## PROBLEM DESCRIPTION
Express the records below as a two-column CSV headed instruction and listing, with one row per record. Put each record's request text and its answer in a single quoted field each, replace line breaks with spaces, and omit the pictures.

::: DATASET ENTRIES

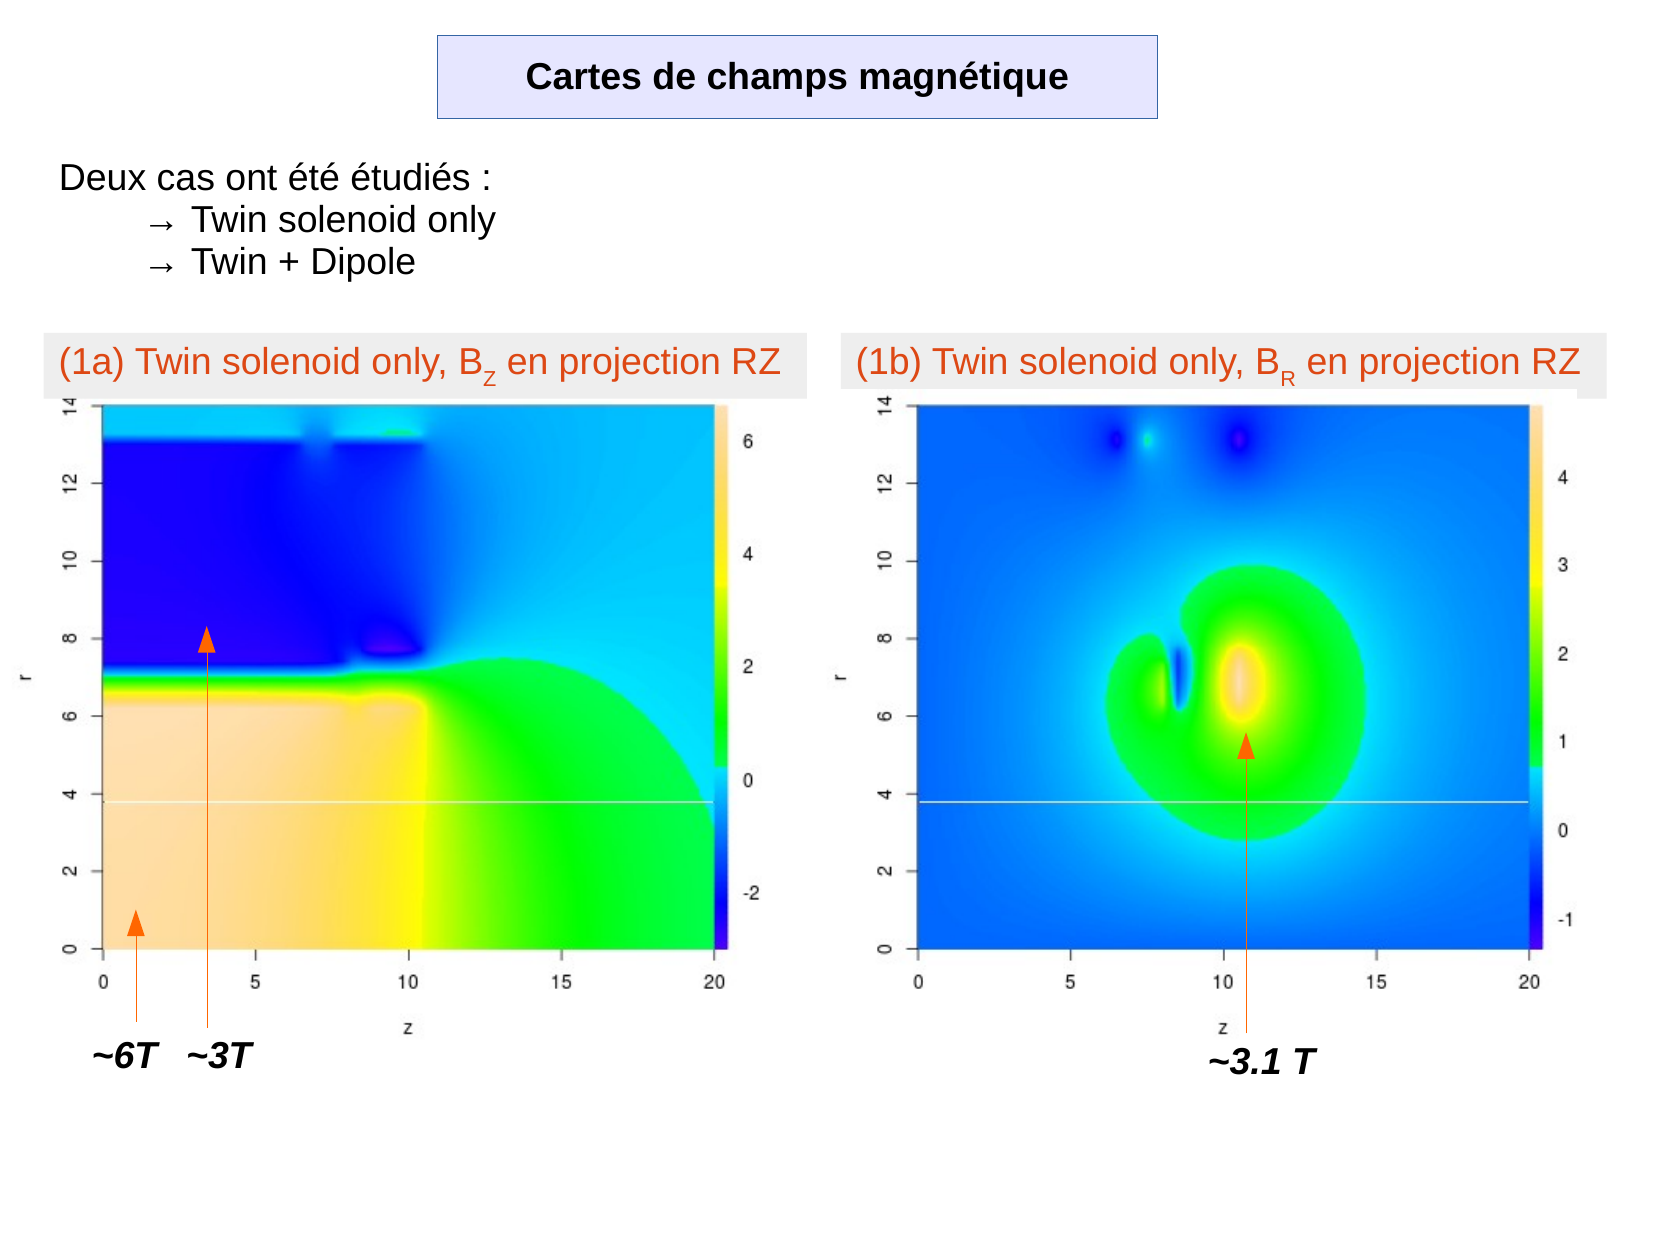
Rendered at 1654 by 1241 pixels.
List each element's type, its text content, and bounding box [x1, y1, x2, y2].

text_box Deux cas ont été étudiés : → Twin solenoid only → Twin + Dipole [44, 149, 617, 332]
text_box (1a) Twin solenoid only, BZ en projection RZ [43, 332, 807, 399]
picture [11, 389, 762, 1065]
picture [826, 389, 1577, 1065]
text_box ~6T [76, 1027, 173, 1085]
text_box ~3.1 T [1193, 1033, 1331, 1091]
text_box (1b) Twin solenoid only, BR en projection RZ [840, 332, 1607, 399]
text_box ~3T [173, 1027, 267, 1085]
text_box Cartes de champs magnétique [437, 35, 1158, 119]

::::::

## RESULT OF THE TASK
instruction,listing
"Rendered at 1654 by 1241 pixels. List each element's type, its text content, and bounding box [x1, y1, x2, y2].","text_box Deux cas ont été étudiés : → Twin solenoid only → Twin + Dipole [44, 149, 617, 332] text_box (1a) Twin solenoid only, BZ en projection RZ [43, 332, 807, 399] picture [11, 389, 762, 1065] picture [826, 389, 1577, 1065] text_box ~6T [76, 1027, 173, 1085] text_box ~3.1 T [1193, 1033, 1331, 1091] text_box (1b) Twin solenoid only, BR en projection RZ [840, 332, 1607, 399] text_box ~3T [173, 1027, 267, 1085] text_box Cartes de champs magnétique [437, 35, 1158, 119]"